Dall’Accordo di Parigi ad oggi il supporto finanziario al settore dei combustibili fossili non è diminuito, secondo quanto riporta Recommon nel suo ultimo rapporto annuale 2020. Nel dettaglio, si legge, che nel comparto Oil & Gas le principali banche mondiali hanno stanziato 3.800 miliardi di dollari negli ultimi cinque anni. “Sono soprattutto le banche statunitensi a tirare le fila: JPMorgan, Citi, Wells Fargo e Bank of America“, sottolinea una nota discussa in occasione dell’evento “Da Parigi a Glasgow: la finanza è sulla buona strada per il clima?”, conferenza che ha fatto il punto su come le istituzioni finanziare stanno affrontando la crisi climatica.

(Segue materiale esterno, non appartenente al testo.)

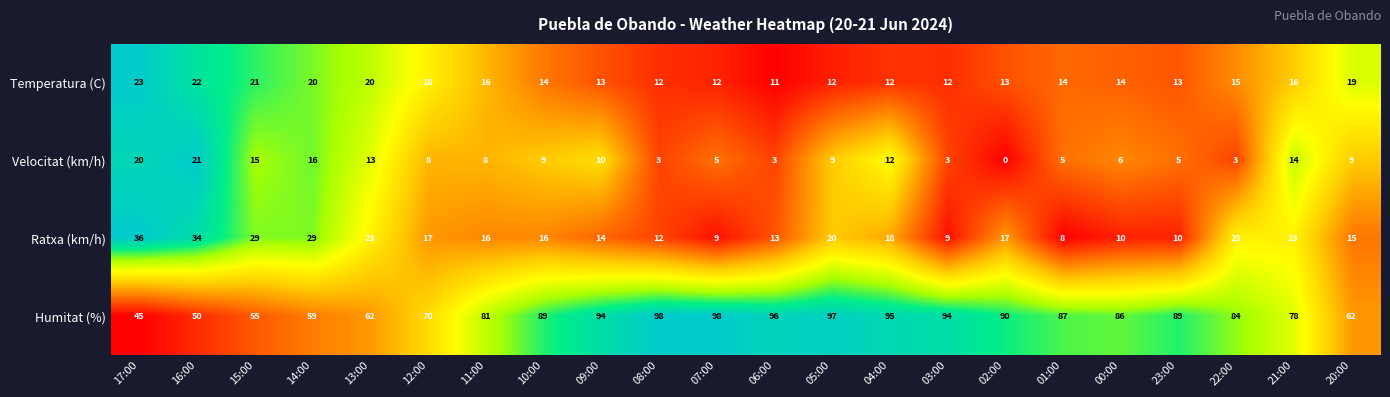

At which category is the sum across all series the highest?

05:00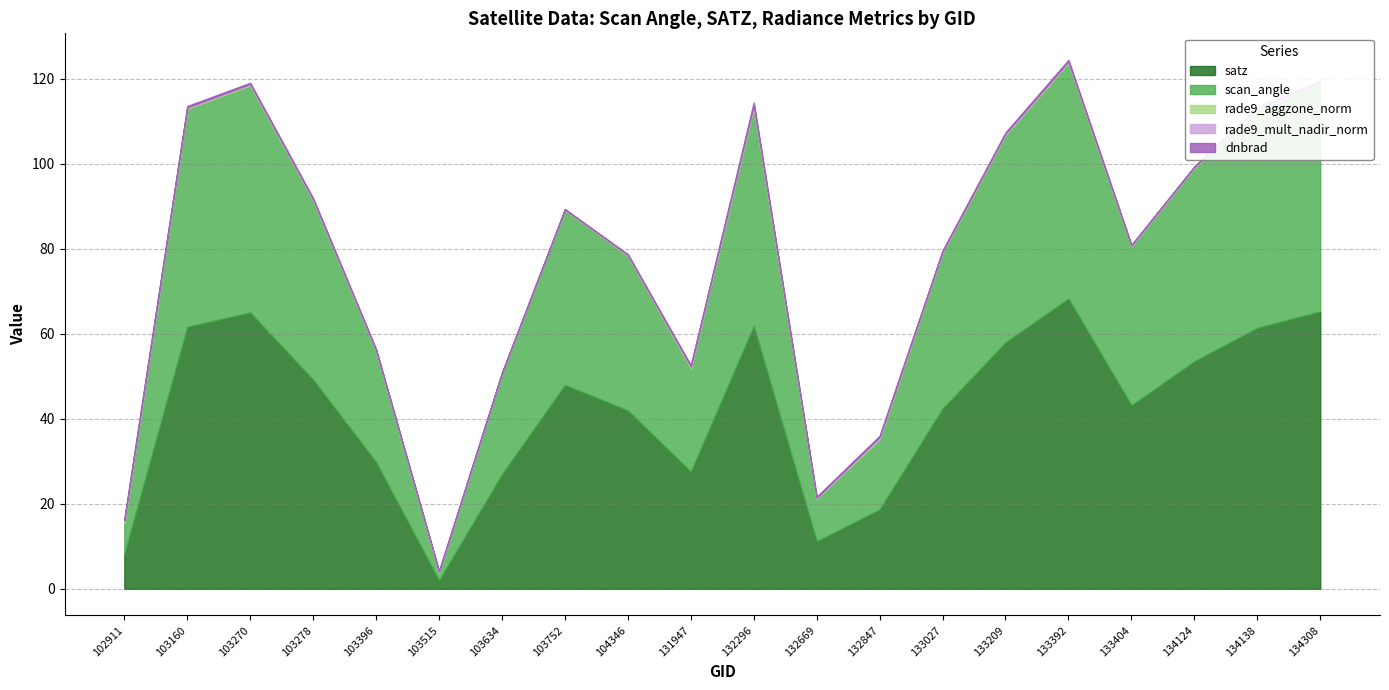

At 103634, list the series in order from largest to smallest.

satz, scan_angle, rade9_aggzone_norm, dnbrad, rade9_mult_nadir_norm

In effetti, l’appuntamento della Cop26 – preceduta dalla pre-Cop di Milano – si presenta caldo per il mondo finanziario, vista l’attesa per gli annunci dopo le varie iniziative intraprese dagli istituti, soprattutto volte verso impegni di disinvestimento nei confronti del settore dei combustibili fossili. Non a caso per il segretario generale dell’Onu, Antonio Guterres, uno dei nodi che potrebbero sbloccare i negoziati sul clima è la finanza climatica. In questo contesto, si tocca anche il tema del carbone, dove, sottolinea Recommon “i dati della finanza italiana sono parzialmente in controtendenza rispetto a quelli mondiali“. Infatti, “l’esposizione dei principali attori quali UniCredit, Assicurazioni Generali e Intesa Sanpaolo sembra diminuire, dopo aver toccato l’apice nel 2019“.

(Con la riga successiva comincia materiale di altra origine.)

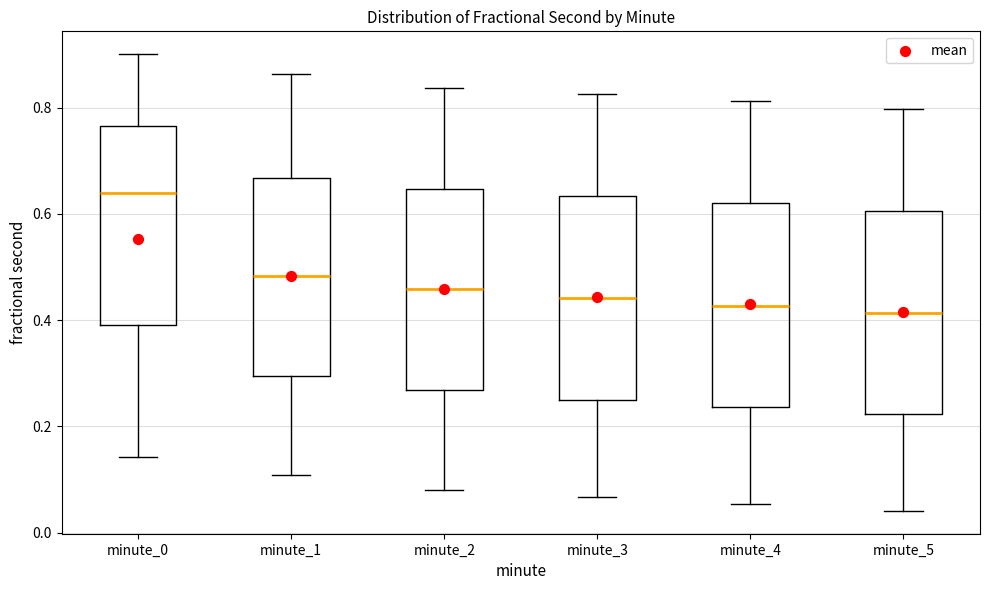

Reading left to right, read every box against the y-axis: the position of its median line, the range the box covers, and the ends of its whiskers. The values are not printed on the chart, so give them approximately, as read against the axis.

minute_0: median 0.64, box 0.40 to 0.76, whiskers 0.14 to 0.90
minute_1: median 0.48, box 0.30 to 0.66, whiskers 0.10 to 0.86
minute_2: median 0.46, box 0.26 to 0.64, whiskers 0.08 to 0.84
minute_3: median 0.44, box 0.26 to 0.64, whiskers 0.06 to 0.82
minute_4: median 0.42, box 0.24 to 0.62, whiskers 0.06 to 0.82
minute_5: median 0.42, box 0.22 to 0.60, whiskers 0.04 to 0.80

Nel dettaglio, UniCredit – presente all’evento con Roberta Marracino – Responsabile della Group ESG Strategy & Impact Banking di UniCredit – è l’istituzione italiana meglio posizionata avendo deciso di adottare una policy che, entro il 2028, dovrebbe progressivamente azzerare qualsiasi supporto finanziario a progetti e società coinvolte nel business del carbone.  Altri esempi virtuosi possono essere le azioni del network Shareholders for Change, una rete di investitori istituzionali europei che, in qualità di azionisti, svolgono attività di dialogo con le imprese, al fine di influenzare e sollecitare buone pratiche e comportamenti sostenibili e responsabili nel medio-lungo periodo. Oppure Ecofi Investissements – presente all’evento con Cesare Vitali – Responsabile ESG e SRI  – che gestisce circa 7 miliardi di euro applicando al 100% agli asset un filtro Esg.

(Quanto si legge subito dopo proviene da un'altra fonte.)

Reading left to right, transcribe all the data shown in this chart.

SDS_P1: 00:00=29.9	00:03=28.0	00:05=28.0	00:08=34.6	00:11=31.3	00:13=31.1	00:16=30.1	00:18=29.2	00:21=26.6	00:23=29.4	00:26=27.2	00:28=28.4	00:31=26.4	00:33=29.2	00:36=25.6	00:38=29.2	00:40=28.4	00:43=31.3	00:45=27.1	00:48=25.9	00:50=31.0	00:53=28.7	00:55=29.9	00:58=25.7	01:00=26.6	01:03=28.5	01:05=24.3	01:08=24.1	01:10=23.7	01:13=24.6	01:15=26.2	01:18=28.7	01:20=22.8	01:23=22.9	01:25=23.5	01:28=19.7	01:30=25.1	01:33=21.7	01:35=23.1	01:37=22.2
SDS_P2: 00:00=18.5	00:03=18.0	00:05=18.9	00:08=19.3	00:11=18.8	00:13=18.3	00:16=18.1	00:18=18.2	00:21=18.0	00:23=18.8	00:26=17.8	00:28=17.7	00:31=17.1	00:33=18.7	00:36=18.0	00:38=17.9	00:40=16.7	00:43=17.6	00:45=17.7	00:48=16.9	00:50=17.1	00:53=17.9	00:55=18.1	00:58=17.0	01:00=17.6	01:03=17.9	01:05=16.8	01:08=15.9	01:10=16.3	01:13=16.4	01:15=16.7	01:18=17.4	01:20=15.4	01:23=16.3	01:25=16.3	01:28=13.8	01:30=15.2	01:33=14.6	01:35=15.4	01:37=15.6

Ma oltre i green bond e gli investitori istituzionali, emerge dal dibattito, la necessità di responsabilizzare il risparmiatore anche attraverso strumenti che permettano di misurare l’impegno concreto dei propri investimenti. Ma le sfide per la finanza sostenibile alla Cop26 non finiscono qui: dal convegno emerge inoltre l’importanza di impegnarsi verso una transizione giusta e, in particolare, seguendo le traiettorie a emissioni nette pari a zero (Net Zero), della rendicontazione delle emissioni indirette Scope 3 e, quindi, l’allineamento all’Accordo di Parigi. In questo contesto, infine, appare fondamentale, concordano i relatori, agire in modo coeso a livello di policy, essere pronti ad aggiornarle di continuo ed incentivare il supporto cruciale dei regolatori.